Yes, I imagine it looks that way. I had intended to add more when my phone battery barked at me.

The equation is from the Catenary page on Wikipedia.
https://en.m.wikipedia.org/wiki/Catenary

There are other equations on that page using similar notation.

I entered the equation as written in Grapher and observed the correct result. Removing the period gives a different result.

If I knew better how to describe it, I might have figured it out. Lol

#### RBeast

##### New member
It appears to me that you have encountered the end of a sentence.

Since you have provided no additional context, I can't be certain.

It sure looks like it might be that simple. I thought it was some sort of differentiation shorthand, but it only appears when the equation is the end of a sentence. Since an equation is usually spaced below to be in its own space, it seems like added typograghy symbols would be left out. That said, a comma doesn’t look out of place in a stream of equations.

Perhaps a case of thinking too hard. Lol

#### barrick

##### New member
Yes, I imagine it looks that way. I had intended to add more when my phone battery barked at me.

The equation is from the Catenary page on Wikipedia.
https://en.m.wikipedia.org/wiki/Catenary

There are other equations on that page using similar notation.

I entered the equation as written in Grapher and observed the correct result. Removing the period gives a different result.

If I knew better how to describe it, I might have figured it out. Lol

$$\displaystyle \displaystyle\frac{d\phi}{ds}=\frac{\cos^2{\phi}}{a}$$

which is what you get if you simply ignore the dot.

#### tkhunny

##### Moderator
Staff member
The punctuation apppears to be consistent throughout.

Note this one: $$\displaystyle \dfrac{dy}{dx}=\dfrac{s}{a}$$,

This is not the END of a sentence, but clearly intended to be part of a sentence.
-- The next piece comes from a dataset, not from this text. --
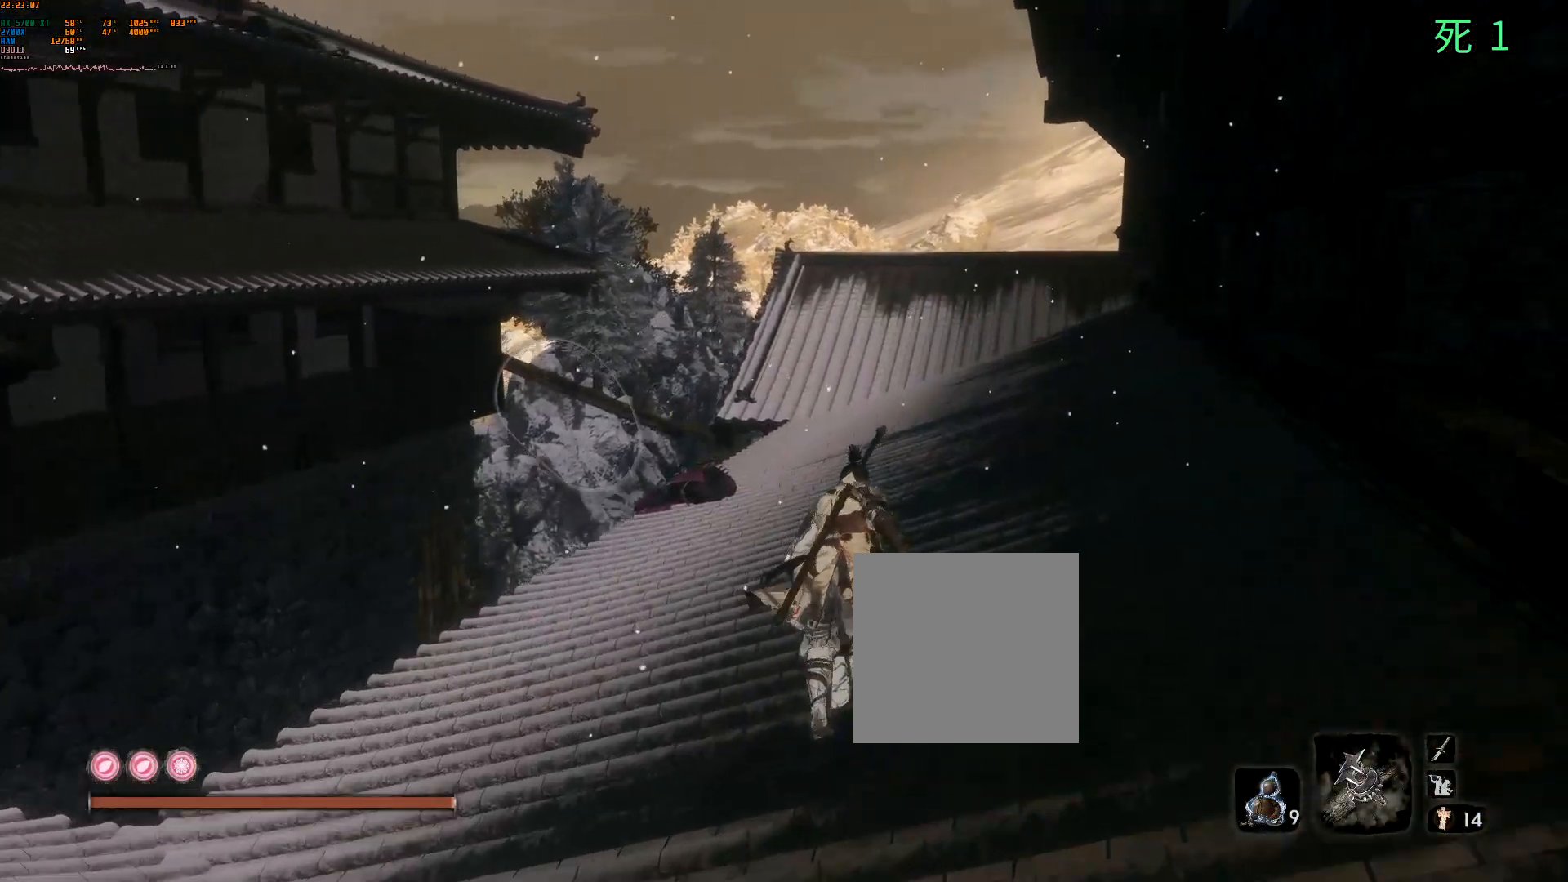
{"buttons": [], "left_stick": "up", "events": []}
Read each one carefully. See if the sentence ends or continues. Read above and below. Decide where you would provide what punctuation.

#### stapel

##### Super Moderator
Staff member
Odd. The coding for the expression actually includes the dot as part of the math:

Code:
{\displaystyle \tan \varphi ={\frac {s}{a}}\,.}
They intentionally added a space after the fraction, and then included the "dot", so it wouldn't appear to have been meant as a sentence-ending full-stop. Sloppiness on the authors' part, maybe...?

#### mmm4444bot

##### Super Moderator
Staff member
I'm thinking the space before all of those periods and commas was an aesthetic decision, and they might have set the punctuation inside the LaTex code to prevent potential line breaks from orphaning the punctuation.